While it is important to understand what information a histogram is giving you, it is also important to understand what a histogram is not telling you. Remember that each column in the histogram represents how many pixels in the photograph have the pixel value represented by the column. However, the histogram does not tell you where those pixels are located within the image. As a result, two different images can result in the same histogram.
Figure 1 illustrates a case where two different digital images can result in the exact same histogram. On the left, image 1 is divided into two halves, one with 25% gray and one with 75% gray. On the right, image 2 is divided into four quarters and colored in a checkerboard-style manner. Two of the quarters are colored with 25% gray and two with 75% gray. Both images are the same size (i.e. have the same total number of pixels). Both images have the same amount of area colored with 25% gray and the same amount of area colored with 75% gray.
The resulting histogram will for both of these images will be exactly the same. Only two pixel values are present in the images, the pixel value associated with 25% gray (63) and with 75% gray (191). As a result, only these two columns in the histogram will have any pixels in them. All other columns will have zero height (i.e. are empty). Because there are an equal number of pixels in both images with these pixel values, 25% and 75% gray, these two columns will be of equal height, as shown in figure 1. From this figure, we can see that a histogram does not communicate the structures and/or patterns present within the associated image. It only gives the viewer an idea of the distribution of pixel values.
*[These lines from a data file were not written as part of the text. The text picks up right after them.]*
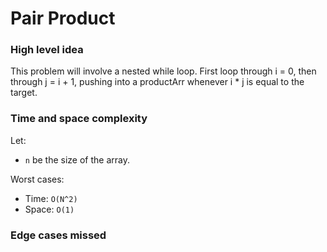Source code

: # Pair Product

### High level idea

This problem will involve a nested while loop.  First loop through i = 0, then through j = i + 1, pushing into a productArr whenever i * j is equal to the target.  

### Time and space complexity

Let: <br>

- `n` be the size of the array.  <br>

Worst cases: <br>

- Time: `O(N^2)` <br>
- Space: `O(1)`

### Edge cases missed

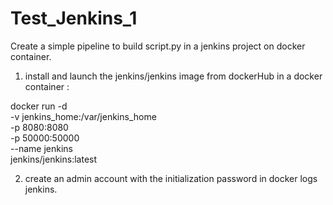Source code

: # Test_Jenkins_1
Create a simple pipeline to build script.py in a jenkins project on docker container.

1. install and launch the jenkins/jenkins image from dockerHub in a docker container :

docker run -d \
-v jenkins_home:/var/jenkins_home \
-p 8080:8080 \
-p 50000:50000 \
--name jenkins \
jenkins/jenkins:latest

2. create an admin account with the initialization password in docker logs jenkins.


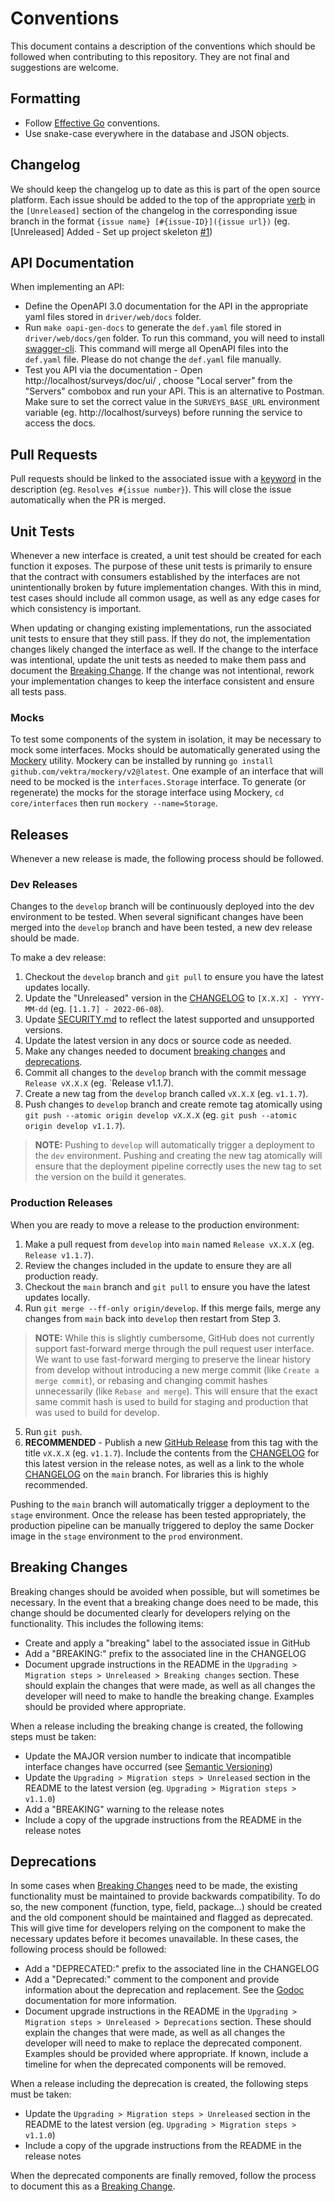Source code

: # Conventions
This document contains a description of the conventions which should be followed when contributing to this repository. They are not final and suggestions are welcome.

## Formatting
- Follow [Effective Go](https://go.dev/doc/effective_go) conventions.
- Use snake-case everywhere in the database and JSON objects.

## Changelog
We should keep the changelog up to date as this is part of the open source platform. Each issue should be added to the top of the appropriate [verb](https://keepachangelog.com/en/1.0.0/#how) in the `[Unreleased]` section of the changelog in the corresponding issue branch in the format `{issue name} [#{issue-ID}]({issue url})` (eg. [Unreleased] Added - Set up project skeleton [#1](https://github.com/rokwire/core-building-block/issues/1))

## API Documentation
When implementing an API:
- Define the OpenAPI 3.0 documentation for the API in the appropriate yaml files stored in `driver/web/docs` folder.
- Run `make oapi-gen-docs` to generate the `def.yaml` file stored in `driver/web/docs/gen` folder. To run this command, you will need to install [swagger-cli](https://github.com/APIDevTools/swagger-cli). This command will merge all OpenAPI files into the `def.yaml` file. Please do not change the `def.yaml` file manually.
- Test you API via the documentation - Open http://localhost/surveys/doc/ui/ , choose "Local server" from the "Servers" combobox and run your API. This is an alternative to Postman. Make sure to set the correct value in the `SURVEYS_BASE_URL` environment variable (eg. http://localhost/surveys) before running the service to access the docs.

## Pull Requests
Pull requests should be linked to the associated issue with a [keyword](https://docs.github.com/en/issues/tracking-your-work-with-issues/creating-issues/linking-a-pull-request-to-an-issue#linking-a-pull-request-to-an-issue-using-a-keyword) in the description (eg. `Resolves #{issue number}`). This will close the issue automatically when the PR is merged. 

## Unit Tests
Whenever a new interface is created, a unit test should be created for each function it exposes. The purpose of these unit tests is primarily to ensure that the contract with consumers established by the interfaces are not unintentionally broken by future implementation changes. With this in mind, test cases should include all common usage, as well as any edge cases for which consistency is important. 

When updating or changing existing implementations, run the associated unit tests to ensure that they still pass. If they do not, the implementation changes likely changed the interface as well. If the change to the interface was intentional, update the unit tests as needed to make them pass and document the [Breaking Change](#breaking-changes). If the change was not intentional, rework your implementation changes to keep the interface consistent and ensure all tests pass.

### Mocks
To test some components of the system in isolation, it may be necessary to mock some interfaces. Mocks should be automatically generated using the [Mockery](https://github.com/vektra/mockery) utility. Mockery can be installed by running `go install github.com/vektra/mockery/v2@latest`. One example of an interface that will need to be mocked is the `interfaces.Storage` interface. To generate (or regenerate) the mocks for the storage interface using Mockery, `cd core/interfaces` then run `mockery --name=Storage`. 

## Releases
Whenever a new release is made, the following process should be followed.

### Dev Releases
Changes to the `develop` branch will be continuously deployed into the dev environment to be tested. When several significant changes have been merged into the `develop` branch and have been tested, a new dev release should be made. 

To make a dev release:

1. Checkout the `develop` branch and `git pull` to ensure you have the latest updates locally.
2. Update the "Unreleased" version in the [CHANGELOG](CHANGELOG.md#unreleased) to `[X.X.X] - YYYY-MM-dd` (eg. `[1.1.7] - 2022-06-08`).
3. Update [SECURITY.md](SECURITY.md) to reflect the latest supported and unsupported versions.
4. Update the latest version in any docs or source code as needed. 
5. Make any changes needed to document [breaking changes](#breaking-changes) and [deprecations](#deprecations).
6. Commit all changes to the `develop` branch with the commit message `Release vX.X.X` (eg. `Release v1.1.7).
7. Create a new tag from the `develop` branch called `vX.X.X` (eg. `v1.1.7`).
8. Push changes to `develop` branch and create remote tag atomically using `git push --atomic origin develop vX.X.X` (eg. `git push --atomic origin develop v1.1.7`).
> **NOTE:** Pushing to `develop` will automatically trigger a deployment to the `dev` environment. Pushing and creating the new tag atomically will ensure that the deployment pipeline correctly uses the new tag to set the version on the build it generates.

### Production Releases
When you are ready to move a release to the production environment:
1. Make a pull request from `develop` into `main` named `Release vX.X.X` (eg. `Release v1.1.7`).
2. Review the changes included in the update to ensure they are all production ready.
3. Checkout the `main` branch and `git pull` to ensure you have the latest updates locally.
4. Run `git merge --ff-only origin/develop`. If this merge fails, merge any changes from `main` back into `develop` then restart from Step 3.
> **NOTE:** While this is slightly cumbersome, GitHub does not currently support fast-forward merge through the pull request user interface. We want to use fast-forward merging to preserve the linear history from develop without introducing a new merge commit (like `Create a merge commit`), or rebasing and changing commit hashes unnecessarily (like `Rebase and merge`). This will ensure that the exact same commit hash is used to build for staging and production that was used to build for develop.
5. Run `git push`.
6. **RECOMMENDED** - Publish a new [GitHub Release](https://docs.github.com/en/repositories/releasing-projects-on-github/managing-releases-in-a-repository#creating-a-release) from this tag with the title `vX.X.X` (eg. `v1.1.7`). Include the contents from the [CHANGELOG](CHANGELOG.md) for this latest version in the release notes, as well as a link to the whole [CHANGELOG](CHANGELOG.md) on the `main` branch. For libraries this is highly recommended.

Pushing to the `main` branch will automatically trigger a deployment to the `stage` environment. Once the release has been tested appropriately, the production pipeline can be manually triggered to deploy the same Docker image in the `stage` environment to the `prod` environment.

## Breaking Changes
Breaking changes should be avoided when possible, but will sometimes be necessary. In the event that a breaking change does need to be made, this change should be documented clearly for developers relying on the functionality. This includes the following items:
* Create and apply a "breaking" label to the associated issue in GitHub
* Add a "BREAKING:" prefix to the associated line in the CHANGELOG
* Document upgrade instructions in the README in the `Upgrading > Migration steps > Unreleased > Breaking changes` section. These should explain the changes that were made, as well as all changes the developer will need to make to handle the breaking change. Examples should be provided where appropriate.

When a release including the breaking change is created, the following steps must be taken:
* Update the MAJOR version number to indicate that incompatible interface changes have occurred (see [Semantic Versioning](https://semver.org/))
* Update the `Upgrading > Migration steps > Unreleased` section in the README to the latest version (eg. `Upgrading > Migration steps > v1.1.0`)
* Add a "BREAKING" warning to the release notes
* Include a copy of the upgrade instructions from the README in the release notes

## Deprecations
In some cases when [Breaking Changes](#breaking-changes) need to be made, the existing functionality must be maintained to provide backwards compatibility. To do so, the new component (function, type, field, package...) should be created and the old component should be maintained and flagged as deprecated. This will give time for developers relying on the component to make the necessary updates before it becomes unavailable. In these cases, the following process should be followed:
* Add a "DEPRECATED:" prefix to the associated line in the CHANGELOG
* Add a "Deprecated:" comment to the component and provide information about the deprecation and replacement. See the [Godoc](https://go.dev/blog/godoc) documentation for more information.
* Document upgrade instructions in the README in the `Upgrading > Migration steps > Unreleased > Deprecations` section. These should explain the changes that were made, as well as all changes the developer will need to make to replace the deprecated component. Examples should be provided where appropriate. If known, include a timeline for when the deprecated components will be removed.

When a release including the deprecation is created, the following steps must be taken:
* Update the `Upgrading > Migration steps > Unreleased` section in the README to the latest version (eg. `Upgrading > Migration steps > v1.1.0`)
* Include a copy of the upgrade instructions from the README in the release notes

When the deprecated components are finally removed, follow the process to document this as a [Breaking Change](#breaking-changes). 
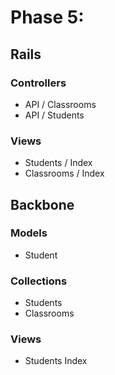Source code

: # Phase 5:

## Rails

### Controllers
* API / Classrooms
* API / Students

### Views
* Students / Index
* Classrooms / Index

## Backbone
### Models
* Student

### Collections
* Students
* Classrooms

### Views
* Students Index
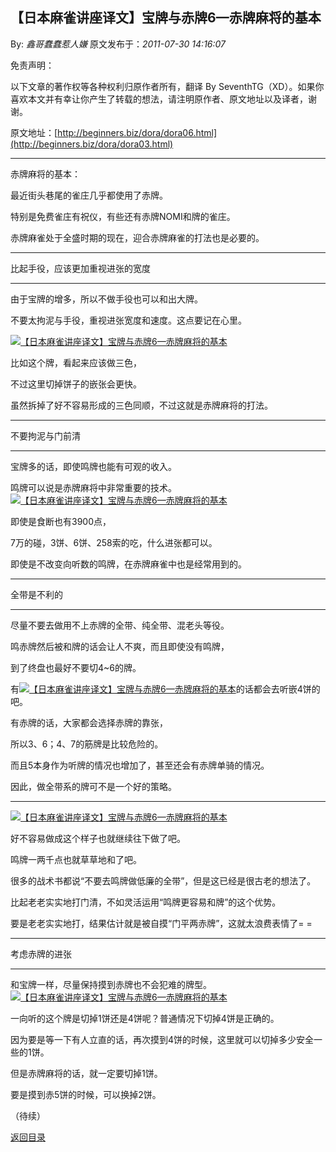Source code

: ## 【日本麻雀讲座译文】宝牌与赤牌6—赤牌麻将的基本

By: *鑫哥蠢蠢惹人嫌* 原文发布于：*2011-07-30 14:16:07*

免责声明：

以下文章的著作权等各种权利归原作者所有，翻译 By
SeventhTG（XD）。如果你喜欢本文并有幸让你产生了转载的想法，请注明原作者、原文地址以及译者，谢谢。

原文地址：[http://beginners.biz/dora/dora06.html](http://beginners.biz/dora/dora03.html)

------------------------------------------------------------------------------------

赤牌麻将的基本：

最近街头巷尾的雀庄几乎都使用了赤牌。

特别是免费雀庄有祝仪，有些还有赤牌NOMI和牌的雀庄。

赤牌麻雀处于全盛时期的现在，迎合赤牌麻雀的打法也是必要的。

------------------------------------------------------------------------------------

比起手役，应该更加重视进张的宽度

------------------------------------------------------------------------------------

由于宝牌的增多，所以不做手役也可以和出大牌。

不要太拘泥与手役，重视进张宽度和速度。这点要记在心里。

[![【日本麻雀讲座译文】宝牌与赤牌6&mdash;赤牌麻将的基本](http://s4.sinaimg.cn/middle/7f78b76fga93805478763&amp;690)](http://photo.blog.sina.com.cn/showpic.html#blogid=7f78b76f0100ukdn&url=http://s4.sinaimg.cn/orignal/7f78b76fga93805478763)

比如这个牌，看起来应该做三色，

不过这里切掉饼子的嵌张会更快。

虽然拆掉了好不容易形成的三色同顺，不过这就是赤牌麻将的打法。

------------------------------------------------------------------------------------

不要拘泥与门前清

------------------------------------------------------------------------------------

宝牌多的话，即使鸣牌也能有可观的收入。

鸣牌可以说是赤牌麻将中非常重要的技术。
[![【日本麻雀讲座译文】宝牌与赤牌6&mdash;赤牌麻将的基本](http://s13.sinaimg.cn/middle/7f78b76fga9381de69d4c&amp;690)](http://photo.blog.sina.com.cn/showpic.html#blogid=7f78b76f0100ukdn&url=http://s13.sinaimg.cn/orignal/7f78b76fga9381de69d4c)

即使是食断也有3900点，

7万的碰，3饼、6饼、258索的吃，什么进张都可以。

即使是不改变向听数的鸣牌，在赤牌麻雀中也是经常用到的。

------------------------------------------------------------------------------------

全带是不利的

------------------------------------------------------------------------------------

尽量不要去做用不上赤牌的全带、纯全带、混老头等役。

鸣赤牌然后被和牌的话会让人不爽，而且即使没有鸣牌，

到了终盘也最好不要切4~6的牌。

有[![【日本麻雀讲座译文】宝牌与赤牌6&mdash;赤牌麻将的基本](http://s8.sinaimg.cn/small/7f78b76fga943b3e3fa67&amp;690)](http://photo.blog.sina.com.cn/showpic.html#blogid=7f78b76f0100ukdn&url=http://s8.sinaimg.cn/orignal/7f78b76fga943b3e3fa67)的话都会去听嵌4饼的吧。

有赤牌的话，大家都会选择赤牌的靠张，

所以3、6；4、7的筋牌是比较危险的。

而且5本身作为听牌的情况也增加了，甚至还会有赤牌单骑的情况。

因此，做全带系的牌可不是一个好的策略。

------------------------------------------------------------------------------------
[![【日本麻雀讲座译文】宝牌与赤牌6&mdash;赤牌麻将的基本](http://s16.sinaimg.cn/middle/7f78b76fga943c0827d0f&amp;690)](http://photo.blog.sina.com.cn/showpic.html#blogid=7f78b76f0100ukdn&url=http://s16.sinaimg.cn/orignal/7f78b76fga943c0827d0f)

好不容易做成这个样子也就继续往下做了吧。

鸣牌一两千点也就草草地和了吧。

很多的战术书都说“不要去鸣牌做低廉的全带”，但是这已经是很古老的想法了。

比起老老实实地打门清，不如灵活运用“鸣牌更容易和牌”的这个优势。

要是老老实实地打，结果估计就是被自摸“门平两赤牌”，这就太浪费表情了= =

------------------------------------------------------------------------------------

考虑赤牌的进张

------------------------------------------------------------------------------------

和宝牌一样，尽量保持摸到赤牌也不会犯难的牌型。
[![【日本麻雀讲座译文】宝牌与赤牌6&mdash;赤牌麻将的基本](http://s14.sinaimg.cn/middle/7f78b76fga943d658245d&amp;690)](http://photo.blog.sina.com.cn/showpic.html#blogid=7f78b76f0100ukdn&url=http://s14.sinaimg.cn/orignal/7f78b76fga943d658245d)

一向听的这个牌是切掉1饼还是4饼呢？普通情况下切掉4饼是正确的。

因为要是等一下有人立直的话，再次摸到4饼的时候，这里就可以切掉多少安全一些的1饼。

但是赤牌麻将的话，就一定要切掉1饼。

要是摸到赤5饼的时候，可以换掉2饼。

（待续）

[返回目录](index.html)

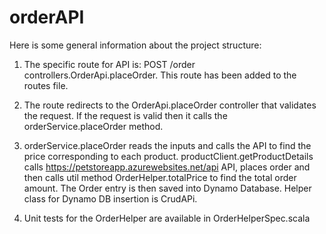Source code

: # orderAPI
Here is some general information about the project structure:

1) The specific route for API is: POST        /order                   controllers.OrderApi.placeOrder. 
This route has been added to the routes file.

2) The route redirects to the OrderApi.placeOrder controller that validates the request. If the request is valid then it calls the orderService.placeOrder method.

3) orderService.placeOrder reads the inputs and calls the API to find the price corresponding to each product. 
   productClient.getProductDetails calls https://petstoreapp.azurewebsites.net/api API, places order and then calls util method OrderHelper.totalPrice to find the total order amount.
   The Order entry is then saved into Dynamo Database. Helper class for Dynamo DB insertion is CrudAPi.

4) Unit tests for the OrderHelper are available in OrderHelperSpec.scala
When you are applying manipulations on an image, you should keep this idea in mind. For example, if you decide there are too many dark pixels in an image, you may want brighten up the dark areas of the image (essentially what "fill light" does in Camera Raw). However, some of those dark pixels might be next to medium gray pixels while other might be next to bright white pixels. As those dark pixels are made brighter (i.e. the pixel value is increased), they are getting closer to the gray pixels and thus the contrast between those pixels in the image is being decreased. However, while the contrast between the dark pixels and the white pixels is also being decreased, this contrast remains relatively high. The result is that parts of the image might be losing some contrast relative to other portions of the image.